No, you can’t go near her. We hit warding. Mist, Melisande. Get the hell out of here.

“Can’t mist.” The words came out on a gasp of pain.

What the fuck? Jag yelled in his mind.

Jag, help me get Melisande away from the fire. If I get up, I’m afraid it’ll take her, too.

Don’t shift! Your animal form may be all that’s keeping you from flaming.

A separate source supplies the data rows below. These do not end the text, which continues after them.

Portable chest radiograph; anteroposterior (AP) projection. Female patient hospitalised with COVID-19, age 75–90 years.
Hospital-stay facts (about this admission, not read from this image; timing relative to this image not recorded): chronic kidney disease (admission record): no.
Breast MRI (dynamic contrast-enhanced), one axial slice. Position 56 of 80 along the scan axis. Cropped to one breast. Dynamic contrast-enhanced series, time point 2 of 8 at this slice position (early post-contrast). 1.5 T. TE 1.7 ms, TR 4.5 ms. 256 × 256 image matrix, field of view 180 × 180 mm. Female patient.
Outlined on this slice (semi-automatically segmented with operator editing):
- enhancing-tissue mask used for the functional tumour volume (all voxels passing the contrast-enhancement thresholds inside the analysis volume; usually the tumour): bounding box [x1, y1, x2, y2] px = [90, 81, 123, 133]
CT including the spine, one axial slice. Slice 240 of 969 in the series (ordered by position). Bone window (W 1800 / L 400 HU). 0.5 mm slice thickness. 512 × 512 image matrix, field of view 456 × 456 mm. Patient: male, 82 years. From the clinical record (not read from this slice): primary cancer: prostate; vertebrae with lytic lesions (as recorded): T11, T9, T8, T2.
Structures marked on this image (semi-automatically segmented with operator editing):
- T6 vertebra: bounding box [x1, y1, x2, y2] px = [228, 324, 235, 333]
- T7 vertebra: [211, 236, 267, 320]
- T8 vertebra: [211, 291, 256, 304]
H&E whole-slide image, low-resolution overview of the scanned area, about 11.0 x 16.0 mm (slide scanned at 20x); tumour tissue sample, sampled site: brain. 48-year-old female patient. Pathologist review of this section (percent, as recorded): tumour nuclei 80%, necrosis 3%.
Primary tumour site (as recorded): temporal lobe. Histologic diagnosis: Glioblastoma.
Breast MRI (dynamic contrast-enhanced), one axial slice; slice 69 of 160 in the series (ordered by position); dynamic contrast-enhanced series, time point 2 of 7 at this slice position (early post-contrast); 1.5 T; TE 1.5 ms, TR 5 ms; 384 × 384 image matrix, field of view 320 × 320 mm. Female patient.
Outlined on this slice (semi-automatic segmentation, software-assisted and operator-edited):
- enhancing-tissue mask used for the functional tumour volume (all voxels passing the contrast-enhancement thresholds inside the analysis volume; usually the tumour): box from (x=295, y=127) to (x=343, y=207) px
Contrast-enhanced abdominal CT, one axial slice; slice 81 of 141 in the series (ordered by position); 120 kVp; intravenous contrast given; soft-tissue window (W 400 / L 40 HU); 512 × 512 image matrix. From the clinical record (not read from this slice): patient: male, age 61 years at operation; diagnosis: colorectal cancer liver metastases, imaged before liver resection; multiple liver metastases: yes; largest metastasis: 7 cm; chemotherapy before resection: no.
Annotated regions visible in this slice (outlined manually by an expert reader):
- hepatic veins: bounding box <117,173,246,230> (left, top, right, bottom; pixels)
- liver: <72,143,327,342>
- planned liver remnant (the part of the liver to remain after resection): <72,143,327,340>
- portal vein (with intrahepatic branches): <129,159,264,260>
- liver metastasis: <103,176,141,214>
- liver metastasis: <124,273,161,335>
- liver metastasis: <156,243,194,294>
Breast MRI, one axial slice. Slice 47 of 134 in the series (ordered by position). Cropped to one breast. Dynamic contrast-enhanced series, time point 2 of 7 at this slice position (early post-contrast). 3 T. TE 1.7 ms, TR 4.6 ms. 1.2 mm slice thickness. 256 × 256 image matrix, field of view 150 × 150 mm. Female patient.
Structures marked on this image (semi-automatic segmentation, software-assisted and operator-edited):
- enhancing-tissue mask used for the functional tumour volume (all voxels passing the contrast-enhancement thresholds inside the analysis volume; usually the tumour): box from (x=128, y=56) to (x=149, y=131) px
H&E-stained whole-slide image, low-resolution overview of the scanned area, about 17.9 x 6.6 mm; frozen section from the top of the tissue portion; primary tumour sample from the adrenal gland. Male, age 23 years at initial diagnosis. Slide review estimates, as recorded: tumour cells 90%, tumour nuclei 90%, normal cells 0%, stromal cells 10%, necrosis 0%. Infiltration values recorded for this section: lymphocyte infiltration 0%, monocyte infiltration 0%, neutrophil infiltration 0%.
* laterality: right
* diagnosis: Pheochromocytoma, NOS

The jaguar stumbled forward, lurching as if he’d suffered a near-fatal blow. Grabbing Melisande’s arm in his mouth, he tugged and began to pull backward. Fox grabbed her other arm in his mouth and joined Jag, hauling her back away from the warding, away from her burning Ilina sister.

“Save her, Fox!”

Melisande’s plea tore at him. It was her he needed to protect. But she appeared to be safe enough. For now. He swung to Phylicia, his stomach plummeting, clenching with horror as he stared at the woman. Her dark hair was now locks of flame, her clothes on fire. The scent of burning flesh raked at his nose, her screams tore at his eardrums as he leaped at her as he had Melisande, into the flames, taking her down. Fire scorched his fur, a second blast of burning energy plowed through his body.

But the fire didn’t go out.

Beneath him, the woman screamed and screamed as the fire leaped out from beneath him, licking at his snout, singeing his fur. But not catching.

Jag nudged him with his nose. Let’s move her.

Fox leaped up, and together they grabbed her burning arms in their mouths, dragging her from the warding as they had Melisande. Her screams quieted suddenly, the woman falling unconscious. The taste of burning flesh filled his mouth, searing his nose and eyes.

As they dragged her to Melisande, the blonde Ilina turned toward her friend, agony etching her face as she took Phylicia’s limp hand.